From the line below that contains "in a Gaussian" to the line that contains "5. Store in", repeat every line exactly, both ends included, and nothing else.

* * * * * * * * *

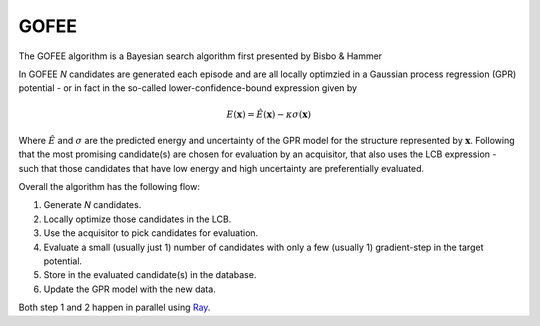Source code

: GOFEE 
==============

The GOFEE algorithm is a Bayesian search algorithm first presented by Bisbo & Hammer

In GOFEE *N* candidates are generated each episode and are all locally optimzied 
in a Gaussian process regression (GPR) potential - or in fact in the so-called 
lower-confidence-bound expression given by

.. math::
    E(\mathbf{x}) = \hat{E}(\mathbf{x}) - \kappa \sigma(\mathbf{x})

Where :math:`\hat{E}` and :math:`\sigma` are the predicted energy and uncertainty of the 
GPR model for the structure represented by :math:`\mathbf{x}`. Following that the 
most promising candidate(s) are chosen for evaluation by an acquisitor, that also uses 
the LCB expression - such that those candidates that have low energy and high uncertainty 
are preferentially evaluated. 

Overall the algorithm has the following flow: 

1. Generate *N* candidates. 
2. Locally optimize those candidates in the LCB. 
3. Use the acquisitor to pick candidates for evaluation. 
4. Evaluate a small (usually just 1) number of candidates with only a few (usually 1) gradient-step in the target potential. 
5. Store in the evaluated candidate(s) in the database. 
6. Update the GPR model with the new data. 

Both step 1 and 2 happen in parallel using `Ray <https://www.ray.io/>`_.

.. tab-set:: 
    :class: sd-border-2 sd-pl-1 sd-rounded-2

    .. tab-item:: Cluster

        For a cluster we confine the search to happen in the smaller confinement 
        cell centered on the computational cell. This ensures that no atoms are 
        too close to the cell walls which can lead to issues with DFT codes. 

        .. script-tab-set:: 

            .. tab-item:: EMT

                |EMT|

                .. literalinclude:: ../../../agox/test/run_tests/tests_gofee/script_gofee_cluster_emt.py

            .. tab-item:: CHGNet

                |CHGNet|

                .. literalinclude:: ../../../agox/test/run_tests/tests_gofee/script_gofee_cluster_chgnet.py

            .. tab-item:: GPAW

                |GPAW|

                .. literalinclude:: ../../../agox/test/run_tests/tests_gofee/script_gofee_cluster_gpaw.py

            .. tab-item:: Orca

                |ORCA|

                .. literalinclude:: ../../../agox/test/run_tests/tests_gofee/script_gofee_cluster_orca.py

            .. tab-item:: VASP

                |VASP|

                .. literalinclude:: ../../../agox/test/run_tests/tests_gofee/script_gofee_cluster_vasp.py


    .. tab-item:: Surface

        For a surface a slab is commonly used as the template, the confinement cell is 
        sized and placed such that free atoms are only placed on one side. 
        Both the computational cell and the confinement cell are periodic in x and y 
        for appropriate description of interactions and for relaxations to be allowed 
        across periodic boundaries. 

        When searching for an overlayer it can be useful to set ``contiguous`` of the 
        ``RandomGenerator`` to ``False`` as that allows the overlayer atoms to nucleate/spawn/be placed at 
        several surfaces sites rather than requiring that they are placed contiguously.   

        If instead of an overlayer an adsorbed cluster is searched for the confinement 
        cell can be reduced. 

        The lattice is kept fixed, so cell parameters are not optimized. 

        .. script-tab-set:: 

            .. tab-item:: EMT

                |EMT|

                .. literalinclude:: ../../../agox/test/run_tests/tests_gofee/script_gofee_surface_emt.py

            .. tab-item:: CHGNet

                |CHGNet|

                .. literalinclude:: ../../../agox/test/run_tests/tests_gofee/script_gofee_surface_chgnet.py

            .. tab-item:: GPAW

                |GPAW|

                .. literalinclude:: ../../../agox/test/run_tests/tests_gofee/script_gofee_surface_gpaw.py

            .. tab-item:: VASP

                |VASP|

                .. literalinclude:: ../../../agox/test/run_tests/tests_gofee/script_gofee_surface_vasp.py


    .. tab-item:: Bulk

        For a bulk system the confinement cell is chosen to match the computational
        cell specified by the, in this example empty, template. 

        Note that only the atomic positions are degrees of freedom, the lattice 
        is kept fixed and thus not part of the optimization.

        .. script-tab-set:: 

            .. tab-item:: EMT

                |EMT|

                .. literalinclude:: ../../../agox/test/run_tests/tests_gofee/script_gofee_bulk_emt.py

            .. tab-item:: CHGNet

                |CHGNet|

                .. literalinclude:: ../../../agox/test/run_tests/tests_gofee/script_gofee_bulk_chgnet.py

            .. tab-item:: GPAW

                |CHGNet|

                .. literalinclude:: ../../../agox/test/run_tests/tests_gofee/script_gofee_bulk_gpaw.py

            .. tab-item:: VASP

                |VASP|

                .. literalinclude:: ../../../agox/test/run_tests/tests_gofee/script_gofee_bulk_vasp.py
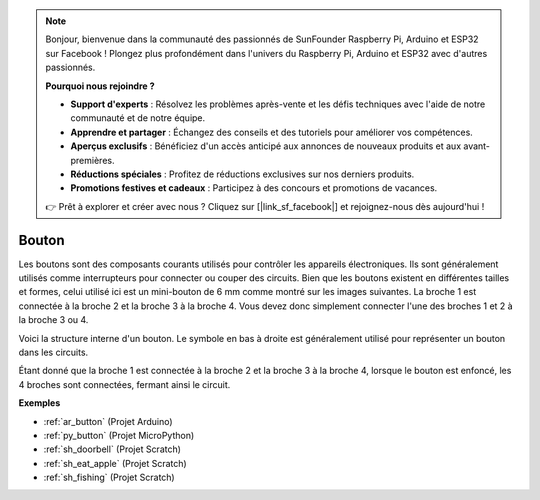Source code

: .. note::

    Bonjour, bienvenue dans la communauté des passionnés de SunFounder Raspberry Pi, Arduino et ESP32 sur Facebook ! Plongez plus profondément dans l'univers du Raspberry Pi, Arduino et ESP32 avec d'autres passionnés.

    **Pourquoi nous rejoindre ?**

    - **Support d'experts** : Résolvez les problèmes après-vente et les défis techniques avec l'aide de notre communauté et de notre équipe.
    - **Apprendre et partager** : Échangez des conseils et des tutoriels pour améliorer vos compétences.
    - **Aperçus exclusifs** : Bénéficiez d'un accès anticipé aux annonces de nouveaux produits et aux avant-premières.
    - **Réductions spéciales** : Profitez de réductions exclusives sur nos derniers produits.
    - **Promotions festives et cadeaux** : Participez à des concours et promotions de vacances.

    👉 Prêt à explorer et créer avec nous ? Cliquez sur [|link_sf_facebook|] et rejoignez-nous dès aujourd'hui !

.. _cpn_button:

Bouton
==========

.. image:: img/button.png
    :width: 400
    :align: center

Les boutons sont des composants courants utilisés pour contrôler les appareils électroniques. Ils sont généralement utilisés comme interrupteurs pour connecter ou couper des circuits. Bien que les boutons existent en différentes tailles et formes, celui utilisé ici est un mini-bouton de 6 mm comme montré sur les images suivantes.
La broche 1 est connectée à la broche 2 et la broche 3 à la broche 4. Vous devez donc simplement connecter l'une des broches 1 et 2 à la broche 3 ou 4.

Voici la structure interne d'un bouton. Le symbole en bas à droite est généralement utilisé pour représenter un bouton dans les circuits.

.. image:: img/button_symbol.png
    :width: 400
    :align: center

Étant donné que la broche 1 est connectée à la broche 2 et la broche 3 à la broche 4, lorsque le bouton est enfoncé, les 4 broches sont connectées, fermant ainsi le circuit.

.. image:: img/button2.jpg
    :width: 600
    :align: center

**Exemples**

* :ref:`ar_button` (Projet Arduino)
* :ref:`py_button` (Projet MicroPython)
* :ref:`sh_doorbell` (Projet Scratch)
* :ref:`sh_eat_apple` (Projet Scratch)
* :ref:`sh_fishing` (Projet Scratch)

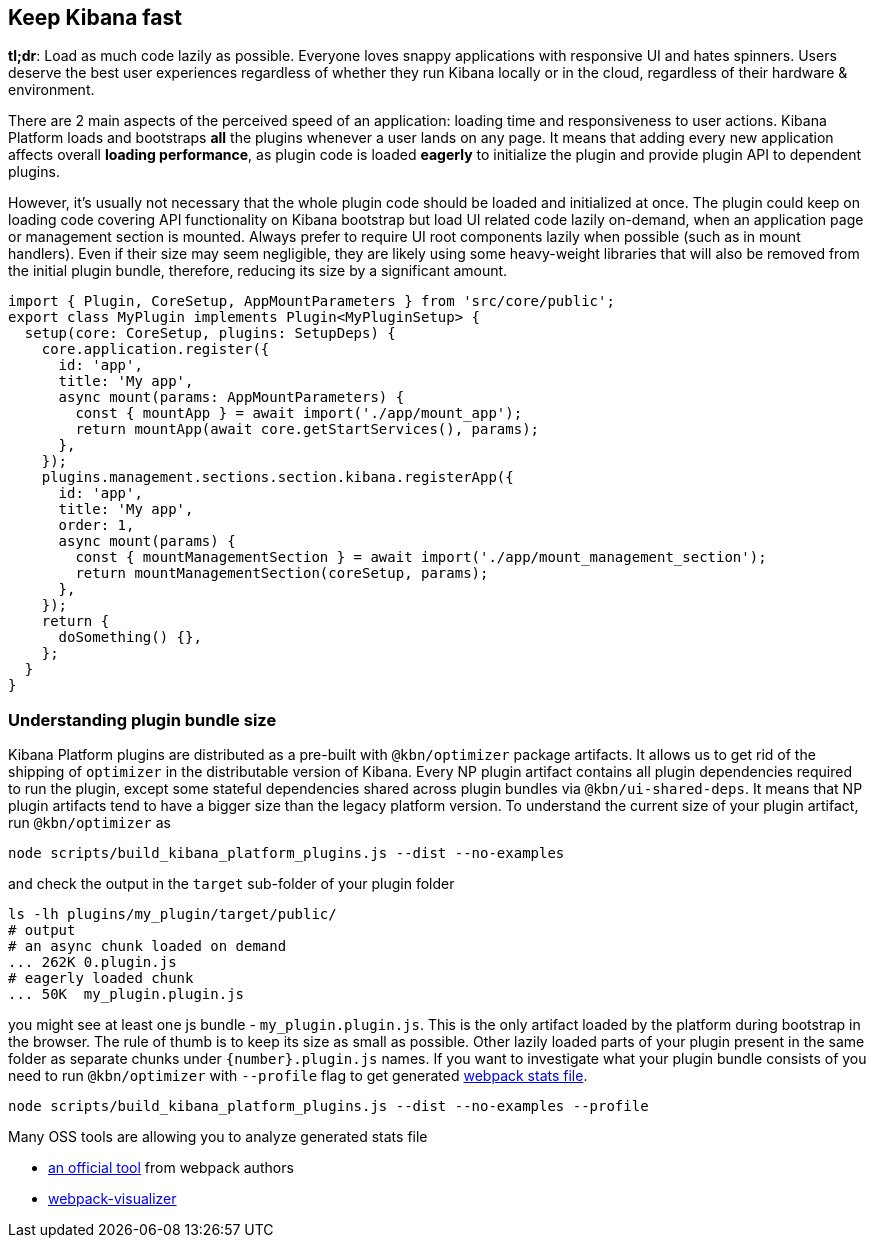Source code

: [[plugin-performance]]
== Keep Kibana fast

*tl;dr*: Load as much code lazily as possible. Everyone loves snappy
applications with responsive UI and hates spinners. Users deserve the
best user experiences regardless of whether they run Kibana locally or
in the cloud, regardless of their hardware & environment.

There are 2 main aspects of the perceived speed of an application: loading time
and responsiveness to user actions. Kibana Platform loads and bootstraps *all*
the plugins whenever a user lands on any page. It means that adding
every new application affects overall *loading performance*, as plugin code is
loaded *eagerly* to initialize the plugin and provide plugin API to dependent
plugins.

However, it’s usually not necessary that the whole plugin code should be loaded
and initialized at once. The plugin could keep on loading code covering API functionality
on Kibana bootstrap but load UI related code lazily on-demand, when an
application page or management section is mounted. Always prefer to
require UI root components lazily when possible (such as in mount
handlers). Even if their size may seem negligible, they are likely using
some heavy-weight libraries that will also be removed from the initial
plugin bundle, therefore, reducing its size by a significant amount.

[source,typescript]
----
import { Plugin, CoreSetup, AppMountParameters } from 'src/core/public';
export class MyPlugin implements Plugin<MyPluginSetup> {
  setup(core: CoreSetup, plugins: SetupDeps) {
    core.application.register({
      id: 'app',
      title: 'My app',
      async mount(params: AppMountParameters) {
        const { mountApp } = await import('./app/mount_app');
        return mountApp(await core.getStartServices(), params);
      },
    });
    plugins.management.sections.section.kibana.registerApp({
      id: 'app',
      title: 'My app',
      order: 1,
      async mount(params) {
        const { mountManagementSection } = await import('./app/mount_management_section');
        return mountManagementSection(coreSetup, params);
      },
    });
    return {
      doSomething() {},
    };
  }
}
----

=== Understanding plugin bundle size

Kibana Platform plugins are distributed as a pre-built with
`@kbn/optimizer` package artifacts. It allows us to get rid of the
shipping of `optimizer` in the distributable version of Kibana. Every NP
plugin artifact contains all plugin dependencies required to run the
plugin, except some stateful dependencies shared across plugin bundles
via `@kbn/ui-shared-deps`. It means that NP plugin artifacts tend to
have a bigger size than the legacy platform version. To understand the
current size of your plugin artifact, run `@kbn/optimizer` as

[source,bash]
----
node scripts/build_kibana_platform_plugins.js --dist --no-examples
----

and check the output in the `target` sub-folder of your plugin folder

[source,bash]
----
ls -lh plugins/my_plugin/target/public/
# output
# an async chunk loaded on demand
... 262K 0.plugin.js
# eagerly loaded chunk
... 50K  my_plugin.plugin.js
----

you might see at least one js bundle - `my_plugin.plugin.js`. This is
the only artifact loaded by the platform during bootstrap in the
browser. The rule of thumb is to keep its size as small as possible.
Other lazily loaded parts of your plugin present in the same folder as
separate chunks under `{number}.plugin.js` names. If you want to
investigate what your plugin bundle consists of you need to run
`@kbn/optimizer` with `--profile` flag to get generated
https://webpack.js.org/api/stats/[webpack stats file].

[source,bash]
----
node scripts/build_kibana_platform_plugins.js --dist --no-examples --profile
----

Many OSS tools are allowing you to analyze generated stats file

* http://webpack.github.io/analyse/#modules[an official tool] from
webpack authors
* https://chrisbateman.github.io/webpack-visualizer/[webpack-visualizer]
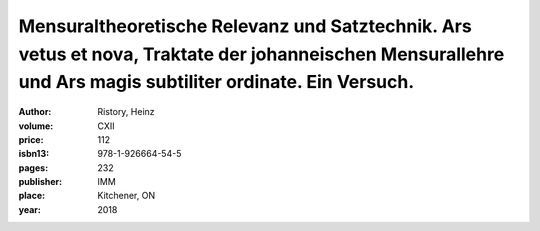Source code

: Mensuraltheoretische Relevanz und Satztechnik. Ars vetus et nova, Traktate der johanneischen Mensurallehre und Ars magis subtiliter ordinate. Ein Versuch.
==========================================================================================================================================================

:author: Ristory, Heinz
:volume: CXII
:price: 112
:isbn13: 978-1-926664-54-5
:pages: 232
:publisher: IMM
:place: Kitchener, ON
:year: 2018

* * * * * * * * *

> **Answer space**
in a Gaussian process regression (GPR) potential - or in fact in the so-called 
lower-confidence-bound expression given by

.. math::
    E(\mathbf{x}) = \hat{E}(\mathbf{x}) - \kappa \sigma(\mathbf{x})

Where :math:`\hat{E}` and :math:`\sigma` are the predicted energy and uncertainty of the 
GPR model for the structure represented by :math:`\mathbf{x}`. Following that the 
most promising candidate(s) are chosen for evaluation by an acquisitor, that also uses 
the LCB expression - such that those candidates that have low energy and high uncertainty 
are preferentially evaluated. 

Overall the algorithm has the following flow: 

1. Generate *N* candidates. 
2. Locally optimize those candidates in the LCB. 
3. Use the acquisitor to pick candidates for evaluation. 
4. Evaluate a small (usually just 1) number of candidates with only a few (usually 1) gradient-step in the target potential. 
5. Store in the evaluated candidate(s) in the database. 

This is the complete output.